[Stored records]
##############################
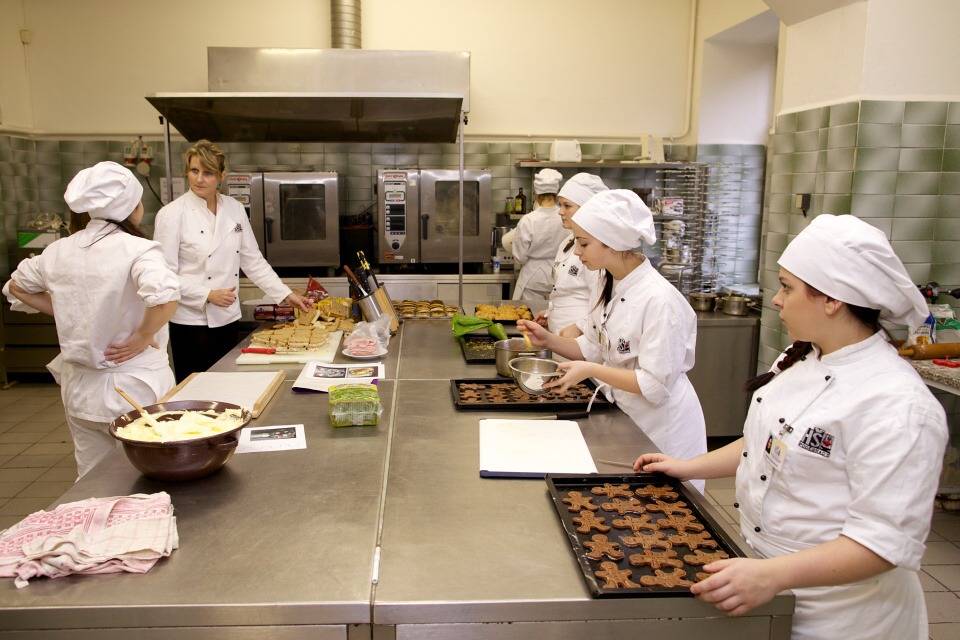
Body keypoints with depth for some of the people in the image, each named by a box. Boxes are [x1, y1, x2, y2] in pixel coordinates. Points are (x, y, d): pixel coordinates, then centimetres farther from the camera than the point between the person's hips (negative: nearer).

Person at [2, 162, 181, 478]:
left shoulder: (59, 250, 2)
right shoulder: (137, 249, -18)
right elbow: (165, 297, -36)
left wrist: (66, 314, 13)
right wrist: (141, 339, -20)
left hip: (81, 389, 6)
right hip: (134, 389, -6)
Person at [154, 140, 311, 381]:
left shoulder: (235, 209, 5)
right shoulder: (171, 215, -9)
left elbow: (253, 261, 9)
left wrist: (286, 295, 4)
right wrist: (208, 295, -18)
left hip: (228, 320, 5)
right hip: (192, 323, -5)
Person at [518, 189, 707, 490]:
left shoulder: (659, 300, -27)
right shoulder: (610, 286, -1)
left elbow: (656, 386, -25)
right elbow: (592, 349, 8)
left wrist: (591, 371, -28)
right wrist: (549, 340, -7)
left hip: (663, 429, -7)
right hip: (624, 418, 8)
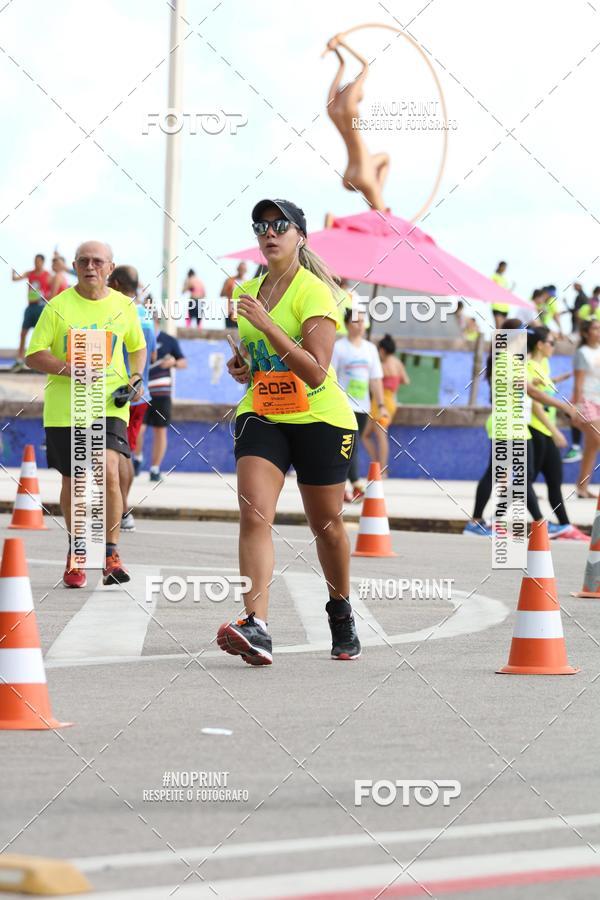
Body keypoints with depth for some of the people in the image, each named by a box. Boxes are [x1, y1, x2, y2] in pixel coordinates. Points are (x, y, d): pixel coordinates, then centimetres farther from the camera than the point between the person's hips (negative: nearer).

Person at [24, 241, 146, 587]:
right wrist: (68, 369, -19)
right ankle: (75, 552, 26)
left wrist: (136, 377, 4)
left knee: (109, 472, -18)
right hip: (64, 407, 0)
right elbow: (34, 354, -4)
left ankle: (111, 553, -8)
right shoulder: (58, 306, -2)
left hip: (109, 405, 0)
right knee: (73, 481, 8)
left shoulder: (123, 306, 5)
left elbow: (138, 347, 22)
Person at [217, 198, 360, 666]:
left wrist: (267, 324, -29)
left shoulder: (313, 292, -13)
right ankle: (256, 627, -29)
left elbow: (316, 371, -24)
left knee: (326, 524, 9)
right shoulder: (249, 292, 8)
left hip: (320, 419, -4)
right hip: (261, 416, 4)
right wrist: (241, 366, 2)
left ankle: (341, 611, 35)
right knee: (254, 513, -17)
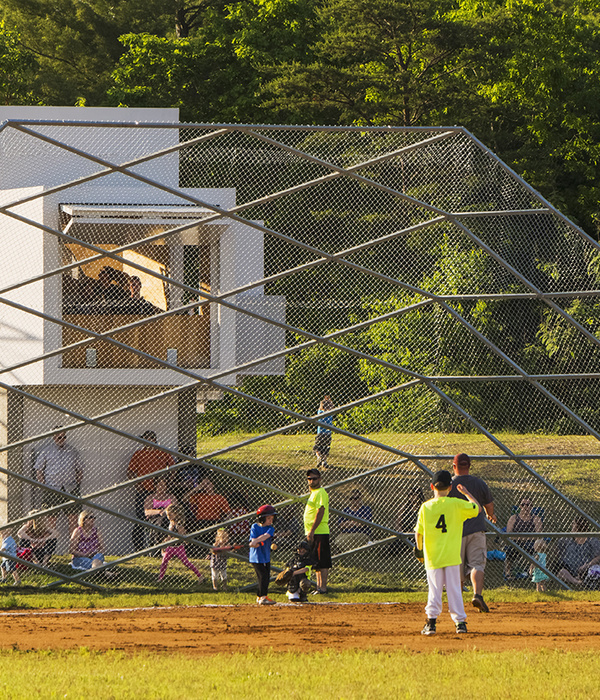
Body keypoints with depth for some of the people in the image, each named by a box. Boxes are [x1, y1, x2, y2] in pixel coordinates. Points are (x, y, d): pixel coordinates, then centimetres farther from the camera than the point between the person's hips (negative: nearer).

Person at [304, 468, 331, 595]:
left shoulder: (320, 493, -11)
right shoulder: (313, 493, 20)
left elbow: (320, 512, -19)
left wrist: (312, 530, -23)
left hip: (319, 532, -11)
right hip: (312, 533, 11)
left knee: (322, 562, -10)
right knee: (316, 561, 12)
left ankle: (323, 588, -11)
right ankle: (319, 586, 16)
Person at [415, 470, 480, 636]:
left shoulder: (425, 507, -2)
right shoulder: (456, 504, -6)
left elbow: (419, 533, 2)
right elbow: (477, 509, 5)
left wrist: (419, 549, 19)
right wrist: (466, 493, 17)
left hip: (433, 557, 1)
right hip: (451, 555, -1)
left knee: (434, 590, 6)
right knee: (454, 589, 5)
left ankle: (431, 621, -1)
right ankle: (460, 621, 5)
##############################
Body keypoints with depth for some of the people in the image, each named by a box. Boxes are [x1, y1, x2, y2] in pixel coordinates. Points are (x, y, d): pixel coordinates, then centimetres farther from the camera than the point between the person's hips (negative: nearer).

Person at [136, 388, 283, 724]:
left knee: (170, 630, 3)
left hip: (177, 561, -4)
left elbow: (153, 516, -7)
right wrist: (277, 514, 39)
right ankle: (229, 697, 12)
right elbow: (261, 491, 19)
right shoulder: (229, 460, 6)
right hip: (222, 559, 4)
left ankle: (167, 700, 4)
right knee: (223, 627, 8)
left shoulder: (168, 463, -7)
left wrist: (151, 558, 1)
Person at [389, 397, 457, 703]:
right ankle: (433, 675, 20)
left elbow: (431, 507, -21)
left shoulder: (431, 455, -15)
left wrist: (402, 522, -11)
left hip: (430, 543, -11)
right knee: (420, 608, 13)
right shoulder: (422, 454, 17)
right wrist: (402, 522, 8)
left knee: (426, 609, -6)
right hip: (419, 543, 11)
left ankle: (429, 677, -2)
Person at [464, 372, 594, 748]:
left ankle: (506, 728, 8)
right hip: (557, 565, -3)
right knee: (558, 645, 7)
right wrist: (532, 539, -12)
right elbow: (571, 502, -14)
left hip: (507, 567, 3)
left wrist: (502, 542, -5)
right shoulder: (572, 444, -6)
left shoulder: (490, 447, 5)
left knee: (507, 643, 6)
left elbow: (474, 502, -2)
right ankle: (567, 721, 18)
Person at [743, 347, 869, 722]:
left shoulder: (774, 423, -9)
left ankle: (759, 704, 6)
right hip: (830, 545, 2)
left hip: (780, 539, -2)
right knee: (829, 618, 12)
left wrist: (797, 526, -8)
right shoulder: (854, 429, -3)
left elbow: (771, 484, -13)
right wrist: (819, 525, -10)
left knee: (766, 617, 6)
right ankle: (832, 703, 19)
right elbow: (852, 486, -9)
##############################
● **What to do**: Format as a numbered list the rows running from the line containing "left shoulder: (313, 292, -13)" through the line containing "left wrist: (419, 549, 19)", both lines included. Omit blank lines and leave the pictures out.

● **Output for this task**:
1. left shoulder: (313, 292, -13)
2. right ankle: (256, 627, -29)
3. left elbow: (316, 371, -24)
4. left knee: (326, 524, 9)
5. right shoulder: (249, 292, 8)
6. left hip: (320, 419, -4)
7. right hip: (261, 416, 4)
8. right wrist: (241, 366, 2)
9. left ankle: (341, 611, 35)
10. right knee: (254, 513, -17)
11. Body keypoints with depth for some of the people in the image, each named by a box. Boxes are [x1, y1, x2, y2] in pixel coordinates. Points are (x, y, d): pixel coordinates, then centimetres farther from the camera than the point between the person's hips (negative: nearer).
12. Person at [304, 468, 331, 595]:
13. left shoulder: (320, 493, -11)
14. right shoulder: (313, 493, 20)
15. left elbow: (320, 512, -19)
16. left wrist: (312, 530, -23)
17. left hip: (319, 532, -11)
18. right hip: (312, 533, 11)
19. left knee: (322, 562, -10)
20. right knee: (316, 561, 12)
21. left ankle: (323, 588, -11)
22. right ankle: (319, 586, 16)
23. Person at [415, 470, 480, 636]:
24. left shoulder: (425, 507, -2)
25. right shoulder: (456, 504, -6)
26. left elbow: (419, 533, 2)
27. right elbow: (477, 509, 5)
28. left wrist: (419, 549, 19)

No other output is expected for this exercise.